Reproduce the entire listing below verbatim, line by line, without changing any character, number, or symbol.

+++

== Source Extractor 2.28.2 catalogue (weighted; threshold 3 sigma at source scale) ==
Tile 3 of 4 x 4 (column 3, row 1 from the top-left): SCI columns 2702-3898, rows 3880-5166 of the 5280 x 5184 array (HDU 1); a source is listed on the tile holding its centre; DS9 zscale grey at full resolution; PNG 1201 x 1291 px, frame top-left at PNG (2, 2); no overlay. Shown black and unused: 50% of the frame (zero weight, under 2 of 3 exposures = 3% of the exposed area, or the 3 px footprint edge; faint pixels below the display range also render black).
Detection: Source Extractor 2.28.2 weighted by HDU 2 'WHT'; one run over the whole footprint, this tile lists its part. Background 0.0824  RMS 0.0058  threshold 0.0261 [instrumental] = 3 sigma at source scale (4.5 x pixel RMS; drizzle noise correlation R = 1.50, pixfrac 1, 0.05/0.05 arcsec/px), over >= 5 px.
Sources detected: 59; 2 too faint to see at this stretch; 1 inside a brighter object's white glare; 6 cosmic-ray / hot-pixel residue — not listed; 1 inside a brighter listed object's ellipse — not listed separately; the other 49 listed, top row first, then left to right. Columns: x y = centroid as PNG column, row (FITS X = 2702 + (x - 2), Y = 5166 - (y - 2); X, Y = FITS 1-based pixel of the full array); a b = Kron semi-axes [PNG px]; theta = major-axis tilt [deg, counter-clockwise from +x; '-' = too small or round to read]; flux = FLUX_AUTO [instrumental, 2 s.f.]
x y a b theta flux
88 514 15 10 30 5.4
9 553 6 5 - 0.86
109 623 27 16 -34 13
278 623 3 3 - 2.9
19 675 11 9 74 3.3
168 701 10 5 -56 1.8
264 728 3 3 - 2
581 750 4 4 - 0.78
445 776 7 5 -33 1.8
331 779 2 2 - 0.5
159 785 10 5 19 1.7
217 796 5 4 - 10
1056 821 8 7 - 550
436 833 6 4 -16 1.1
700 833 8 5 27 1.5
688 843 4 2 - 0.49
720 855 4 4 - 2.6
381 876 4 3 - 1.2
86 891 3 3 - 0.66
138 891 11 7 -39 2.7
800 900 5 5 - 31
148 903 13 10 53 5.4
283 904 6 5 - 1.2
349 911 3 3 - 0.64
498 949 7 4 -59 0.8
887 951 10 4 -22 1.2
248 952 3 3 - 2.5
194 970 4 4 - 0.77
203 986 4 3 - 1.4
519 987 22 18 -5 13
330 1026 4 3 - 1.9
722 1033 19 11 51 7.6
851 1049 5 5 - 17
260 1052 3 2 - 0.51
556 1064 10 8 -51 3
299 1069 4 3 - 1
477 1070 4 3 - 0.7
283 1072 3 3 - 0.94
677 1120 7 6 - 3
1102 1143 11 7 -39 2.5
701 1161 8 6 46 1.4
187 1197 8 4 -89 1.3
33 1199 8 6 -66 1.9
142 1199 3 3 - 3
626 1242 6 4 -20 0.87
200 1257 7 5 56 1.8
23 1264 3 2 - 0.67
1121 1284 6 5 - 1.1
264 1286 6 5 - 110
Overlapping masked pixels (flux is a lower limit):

+++

Exercise solution>
== Source Extractor 2.28.2 catalogue (weighted; threshold 3 sigma at source scale) ==
Tile 3 of 4 x 4 (column 3, row 1 from the top-left): SCI columns 2702-3898, rows 3880-5166 of the 5280 x 5184 array (HDU 1); a source is listed on the tile holding its centre; DS9 zscale grey at full resolution; PNG 1201 x 1291 px, frame top-left at PNG (2, 2); no overlay. Shown black and unused: 50% of the frame (zero weight, under 2 of 3 exposures = 3% of the exposed area, or the 3 px footprint edge; faint pixels below the display range also render black).
Detection: Source Extractor 2.28.2 weighted by HDU 2 'WHT'; one run over the whole footprint, this tile lists its part. Background 0.0824  RMS 0.0058  threshold 0.0261 [instrumental] = 3 sigma at source scale (4.5 x pixel RMS; drizzle noise correlation R = 1.50, pixfrac 1, 0.05/0.05 arcsec/px), over >= 5 px.
Sources detected: 59; 2 too faint to see at this stretch; 1 inside a brighter object's white glare; 6 cosmic-ray / hot-pixel residue — not listed; 1 inside a brighter listed object's ellipse — not listed separately; the other 49 listed, top row first, then left to right. Columns: x y = centroid as PNG column, row (FITS X = 2702 + (x - 2), Y = 5166 - (y - 2); X, Y = FITS 1-based pixel of the full array); a b = Kron semi-axes [PNG px]; theta = major-axis tilt [deg, counter-clockwise from +x; '-' = too small or round to read]; flux = FLUX_AUTO [instrumental, 2 s.f.]
x y a b theta flux
88 514 15 10 30 5.4
9 553 6 5 - 0.86
109 623 27 16 -34 13
278 623 3 3 - 2.9
19 675 11 9 74 3.3
168 701 10 5 -56 1.8
264 728 3 3 - 2
581 750 4 4 - 0.78
445 776 7 5 -33 1.8
331 779 2 2 - 0.5
159 785 10 5 19 1.7
217 796 5 4 - 10
1056 821 8 7 - 550
436 833 6 4 -16 1.1
700 833 8 5 27 1.5
688 843 4 2 - 0.49
720 855 4 4 - 2.6
381 876 4 3 - 1.2
86 891 3 3 - 0.66
138 891 11 7 -39 2.7
800 900 5 5 - 31
148 903 13 10 53 5.4
283 904 6 5 - 1.2
349 911 3 3 - 0.64
498 949 7 4 -59 0.8
887 951 10 4 -22 1.2
248 952 3 3 - 2.5
194 970 4 4 - 0.77
203 986 4 3 - 1.4
519 987 22 18 -5 13
330 1026 4 3 - 1.9
722 1033 19 11 51 7.6
851 1049 5 5 - 17
260 1052 3 2 - 0.51
556 1064 10 8 -51 3
299 1069 4 3 - 1
477 1070 4 3 - 0.7
283 1072 3 3 - 0.94
677 1120 7 6 - 3
1102 1143 11 7 -39 2.5
701 1161 8 6 46 1.4
187 1197 8 4 -89 1.3
33 1199 8 6 -66 1.9
142 1199 3 3 - 3
626 1242 6 4 -20 0.87
200 1257 7 5 56 1.8
23 1264 3 2 - 0.67
1121 1284 6 5 - 1.1
264 1286 6 5 - 110
Overlapping masked pixels (flux is a lower limit):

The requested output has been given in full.